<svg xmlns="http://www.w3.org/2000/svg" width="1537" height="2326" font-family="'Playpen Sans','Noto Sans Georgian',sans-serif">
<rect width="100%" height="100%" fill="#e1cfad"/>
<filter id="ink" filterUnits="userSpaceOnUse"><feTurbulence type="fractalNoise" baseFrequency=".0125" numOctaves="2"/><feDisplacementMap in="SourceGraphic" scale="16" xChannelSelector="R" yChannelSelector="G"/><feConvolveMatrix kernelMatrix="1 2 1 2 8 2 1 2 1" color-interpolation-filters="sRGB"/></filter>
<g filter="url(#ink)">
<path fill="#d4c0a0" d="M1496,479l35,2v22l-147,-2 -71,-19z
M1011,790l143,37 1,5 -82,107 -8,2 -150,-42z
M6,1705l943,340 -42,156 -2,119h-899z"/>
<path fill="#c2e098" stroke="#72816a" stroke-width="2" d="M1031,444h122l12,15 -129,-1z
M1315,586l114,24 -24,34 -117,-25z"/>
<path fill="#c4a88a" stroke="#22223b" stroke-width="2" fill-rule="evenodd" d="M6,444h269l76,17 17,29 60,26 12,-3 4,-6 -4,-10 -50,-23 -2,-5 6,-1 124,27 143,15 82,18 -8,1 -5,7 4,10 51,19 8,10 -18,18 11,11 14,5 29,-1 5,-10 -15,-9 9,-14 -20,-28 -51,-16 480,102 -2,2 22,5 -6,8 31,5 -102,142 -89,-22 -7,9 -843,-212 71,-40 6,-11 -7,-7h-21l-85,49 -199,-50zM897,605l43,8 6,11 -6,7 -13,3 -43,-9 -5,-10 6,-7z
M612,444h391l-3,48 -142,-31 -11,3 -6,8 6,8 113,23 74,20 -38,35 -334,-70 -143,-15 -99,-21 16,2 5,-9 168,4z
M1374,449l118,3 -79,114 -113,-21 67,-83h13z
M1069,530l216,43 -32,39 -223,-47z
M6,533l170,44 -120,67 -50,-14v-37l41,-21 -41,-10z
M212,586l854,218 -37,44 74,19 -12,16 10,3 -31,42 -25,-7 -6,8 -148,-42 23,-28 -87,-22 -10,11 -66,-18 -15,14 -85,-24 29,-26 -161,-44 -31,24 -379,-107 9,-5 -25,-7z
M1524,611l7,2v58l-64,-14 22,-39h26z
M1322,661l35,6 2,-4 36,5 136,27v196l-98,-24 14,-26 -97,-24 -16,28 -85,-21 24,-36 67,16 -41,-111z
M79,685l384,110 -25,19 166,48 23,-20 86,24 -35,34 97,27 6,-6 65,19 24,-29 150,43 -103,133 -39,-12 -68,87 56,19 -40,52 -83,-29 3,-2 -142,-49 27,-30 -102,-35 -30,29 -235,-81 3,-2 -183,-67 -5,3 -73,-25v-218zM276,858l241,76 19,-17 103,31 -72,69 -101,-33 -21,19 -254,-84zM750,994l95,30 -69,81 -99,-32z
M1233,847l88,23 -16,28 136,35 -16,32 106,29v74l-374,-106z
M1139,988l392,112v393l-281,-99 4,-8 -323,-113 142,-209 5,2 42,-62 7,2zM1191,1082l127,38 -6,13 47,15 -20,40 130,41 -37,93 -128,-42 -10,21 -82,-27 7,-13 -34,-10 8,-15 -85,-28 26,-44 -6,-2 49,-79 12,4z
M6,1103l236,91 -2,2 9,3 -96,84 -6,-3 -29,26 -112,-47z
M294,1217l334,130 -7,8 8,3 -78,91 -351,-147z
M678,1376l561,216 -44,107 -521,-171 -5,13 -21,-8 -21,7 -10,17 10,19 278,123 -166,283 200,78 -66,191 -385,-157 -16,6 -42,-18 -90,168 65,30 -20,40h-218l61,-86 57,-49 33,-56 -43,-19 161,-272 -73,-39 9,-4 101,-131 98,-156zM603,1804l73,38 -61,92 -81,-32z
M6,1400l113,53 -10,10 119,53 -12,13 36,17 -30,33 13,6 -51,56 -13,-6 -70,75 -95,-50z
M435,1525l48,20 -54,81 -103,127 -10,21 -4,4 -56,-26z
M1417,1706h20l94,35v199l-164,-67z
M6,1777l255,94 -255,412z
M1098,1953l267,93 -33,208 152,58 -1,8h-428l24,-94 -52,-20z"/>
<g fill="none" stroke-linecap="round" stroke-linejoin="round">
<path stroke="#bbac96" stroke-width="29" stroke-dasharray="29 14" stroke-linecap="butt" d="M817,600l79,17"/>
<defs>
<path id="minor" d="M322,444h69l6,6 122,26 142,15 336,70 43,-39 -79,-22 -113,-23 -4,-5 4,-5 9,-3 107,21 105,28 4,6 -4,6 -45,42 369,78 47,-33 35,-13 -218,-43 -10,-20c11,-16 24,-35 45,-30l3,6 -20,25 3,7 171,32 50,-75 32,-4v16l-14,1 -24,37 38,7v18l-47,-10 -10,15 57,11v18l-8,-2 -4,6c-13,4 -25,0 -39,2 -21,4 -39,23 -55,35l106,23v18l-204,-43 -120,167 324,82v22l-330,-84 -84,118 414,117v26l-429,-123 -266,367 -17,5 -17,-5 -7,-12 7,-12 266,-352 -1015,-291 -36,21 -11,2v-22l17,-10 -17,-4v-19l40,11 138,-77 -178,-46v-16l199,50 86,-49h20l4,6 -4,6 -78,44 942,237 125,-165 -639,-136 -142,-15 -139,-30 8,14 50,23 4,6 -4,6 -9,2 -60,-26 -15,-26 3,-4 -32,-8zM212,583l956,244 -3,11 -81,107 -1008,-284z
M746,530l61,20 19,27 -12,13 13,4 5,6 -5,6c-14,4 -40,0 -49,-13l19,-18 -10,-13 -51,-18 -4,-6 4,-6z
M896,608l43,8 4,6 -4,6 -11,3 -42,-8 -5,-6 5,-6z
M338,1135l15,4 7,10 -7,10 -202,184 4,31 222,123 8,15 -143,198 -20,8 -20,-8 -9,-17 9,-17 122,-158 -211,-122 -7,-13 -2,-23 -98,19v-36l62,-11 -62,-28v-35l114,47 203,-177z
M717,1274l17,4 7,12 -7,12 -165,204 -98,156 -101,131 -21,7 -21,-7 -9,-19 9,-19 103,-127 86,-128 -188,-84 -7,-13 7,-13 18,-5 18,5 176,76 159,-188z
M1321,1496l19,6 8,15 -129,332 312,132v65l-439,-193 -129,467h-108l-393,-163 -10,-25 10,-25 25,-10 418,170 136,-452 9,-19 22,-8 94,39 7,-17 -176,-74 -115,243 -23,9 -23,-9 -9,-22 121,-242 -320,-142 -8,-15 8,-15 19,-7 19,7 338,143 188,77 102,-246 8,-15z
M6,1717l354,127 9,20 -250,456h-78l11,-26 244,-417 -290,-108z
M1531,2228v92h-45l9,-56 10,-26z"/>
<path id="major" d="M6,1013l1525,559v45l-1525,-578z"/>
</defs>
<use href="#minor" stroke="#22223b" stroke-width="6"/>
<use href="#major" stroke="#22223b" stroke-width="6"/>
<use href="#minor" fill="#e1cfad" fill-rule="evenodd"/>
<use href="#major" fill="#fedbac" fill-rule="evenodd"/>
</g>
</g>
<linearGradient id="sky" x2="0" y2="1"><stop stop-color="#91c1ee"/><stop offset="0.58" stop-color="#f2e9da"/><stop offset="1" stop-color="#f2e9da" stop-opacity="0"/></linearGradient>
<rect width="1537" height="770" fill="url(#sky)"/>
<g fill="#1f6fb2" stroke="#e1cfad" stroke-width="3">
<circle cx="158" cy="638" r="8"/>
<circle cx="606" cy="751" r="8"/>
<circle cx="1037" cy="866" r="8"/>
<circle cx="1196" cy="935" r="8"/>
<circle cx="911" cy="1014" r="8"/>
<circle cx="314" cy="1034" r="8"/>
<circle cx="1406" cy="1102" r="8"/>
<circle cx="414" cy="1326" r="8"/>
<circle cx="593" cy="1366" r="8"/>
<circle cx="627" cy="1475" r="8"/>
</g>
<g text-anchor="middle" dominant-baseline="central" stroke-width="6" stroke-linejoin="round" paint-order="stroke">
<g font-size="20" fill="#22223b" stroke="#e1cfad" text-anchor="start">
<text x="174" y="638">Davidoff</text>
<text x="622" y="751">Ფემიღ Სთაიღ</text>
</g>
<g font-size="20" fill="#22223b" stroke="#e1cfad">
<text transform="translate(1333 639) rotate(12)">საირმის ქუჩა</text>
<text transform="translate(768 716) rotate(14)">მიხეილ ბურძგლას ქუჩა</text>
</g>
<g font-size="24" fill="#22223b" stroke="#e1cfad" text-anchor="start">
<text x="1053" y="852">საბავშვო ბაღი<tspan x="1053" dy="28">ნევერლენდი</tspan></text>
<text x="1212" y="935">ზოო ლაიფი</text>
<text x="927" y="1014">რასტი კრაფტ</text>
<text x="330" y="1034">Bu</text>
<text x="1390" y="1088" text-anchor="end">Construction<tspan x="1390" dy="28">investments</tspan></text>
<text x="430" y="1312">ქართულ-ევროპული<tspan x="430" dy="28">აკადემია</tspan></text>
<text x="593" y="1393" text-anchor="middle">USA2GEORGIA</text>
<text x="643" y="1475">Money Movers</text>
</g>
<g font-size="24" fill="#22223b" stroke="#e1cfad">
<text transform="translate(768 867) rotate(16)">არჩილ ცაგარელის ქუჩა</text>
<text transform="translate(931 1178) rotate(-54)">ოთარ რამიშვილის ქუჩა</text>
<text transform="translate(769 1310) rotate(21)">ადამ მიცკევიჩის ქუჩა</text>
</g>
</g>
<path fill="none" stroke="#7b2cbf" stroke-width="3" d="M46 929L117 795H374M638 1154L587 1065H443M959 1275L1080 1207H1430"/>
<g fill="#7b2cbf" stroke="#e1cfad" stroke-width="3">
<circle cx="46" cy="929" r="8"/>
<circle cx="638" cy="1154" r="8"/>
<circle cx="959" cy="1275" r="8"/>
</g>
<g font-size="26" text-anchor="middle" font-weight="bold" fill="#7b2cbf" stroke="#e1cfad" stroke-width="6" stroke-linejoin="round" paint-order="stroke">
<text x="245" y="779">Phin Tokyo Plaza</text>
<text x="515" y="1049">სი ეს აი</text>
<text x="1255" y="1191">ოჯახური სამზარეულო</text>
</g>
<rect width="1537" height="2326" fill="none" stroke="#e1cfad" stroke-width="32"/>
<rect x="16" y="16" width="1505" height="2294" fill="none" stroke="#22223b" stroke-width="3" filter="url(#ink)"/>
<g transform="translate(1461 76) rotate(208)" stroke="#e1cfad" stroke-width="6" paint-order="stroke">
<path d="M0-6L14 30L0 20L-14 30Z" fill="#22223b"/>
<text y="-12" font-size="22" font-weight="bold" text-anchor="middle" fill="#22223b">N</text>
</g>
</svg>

▶ **Task objective**:
Lines holding the string "size" are the answer; copy each one from the listing above.

▶ **Reply**:
<g font-size="20" fill="#22223b" stroke="#e1cfad" text-anchor="start">
<g font-size="20" fill="#22223b" stroke="#e1cfad">
<g font-size="24" fill="#22223b" stroke="#e1cfad" text-anchor="start">
<g font-size="24" fill="#22223b" stroke="#e1cfad">
<g font-size="26" text-anchor="middle" font-weight="bold" fill="#7b2cbf" stroke="#e1cfad" stroke-width="6" stroke-linejoin="round" paint-order="stroke">
<text y="-12" font-size="22" font-weight="bold" text-anchor="middle" fill="#22223b">N</text>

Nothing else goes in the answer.